Grzegorz Baran (Sandecja)
Miał być wzmocnieniem Sandecji starającej się o utrzymanie. Chyba jednak lepiej było grać składem z 1. ligi - na pewno mniej by zepsuł. Baran odstawał od każdego z Piasta i stracone golą trafiają głównie na jego konto. Miał dowodzić obroną, a sam okazał się jej sabotażystą.

Joona Toivio (Bruk-Bet)
Największy "ananas" w naszym zestawieniu. Nasza antyjedenastka nie mogłaby funkcjonować bez reprezentanta Finlandii(!), więc i tym razem zasłużył, by się w niej znaleźć. Tym razem środkowy obrońca był jakby... przezroczysty. Niemal wszystkie stykowe piłki i strzały przechodziły tuż obok niego. Co może powiedzieć Jan Mucha, który musi bronić strzały z kilkunastu metrów bez asysty żadnego z kolegów z zespołu? Z taką postawą "Słoniki" raczej szybko pożegnają się z Ekstraklasą.

Grzegorz Wojtkowiak (Lechia Gdańsk)
Defensywa spisywała się źle? Należy dokonać zmian personalncyh! Do niedzieli taki sposób sprawdzał się niemal zawsze, jednak Lechia potrafi przełamywać schematy. Wojtkowiak zafundował nam jednak "Trałkowanie" w najczystszej postaci - zero zaangażowania w grę obronną. Proszę nas tylko nie oszukiwać później wywiadami, że dajecie z siebie wszystko. "To ino pozoranty".

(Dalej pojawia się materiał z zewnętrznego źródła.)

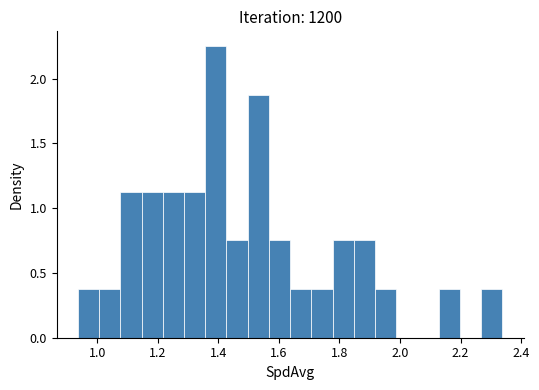

Around what value on the x-axis is the tallest bar? Give the approximate position of its centre, as read against the axis.

1.40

Mateusz Matras (Zagłębie Lubin)
Skutecznym sposobem żeby nie męczyć się na boisku, jest zejście do szatni! Na taki pomysł wpadł Mateusz Matras, który próbował złamać nogę Szymonowi Matuszkowi. Na jego szczęście, Zagłębie wywalczyło w Zabrzu remis, ale jest większy plus! Nowy nabytek "Miedziowych" raczej nie musi już wychodzić na murawę do końca sezonu. Miejmy nadzieję, że Mariusz Lewandowski spełni jego oczekiwania.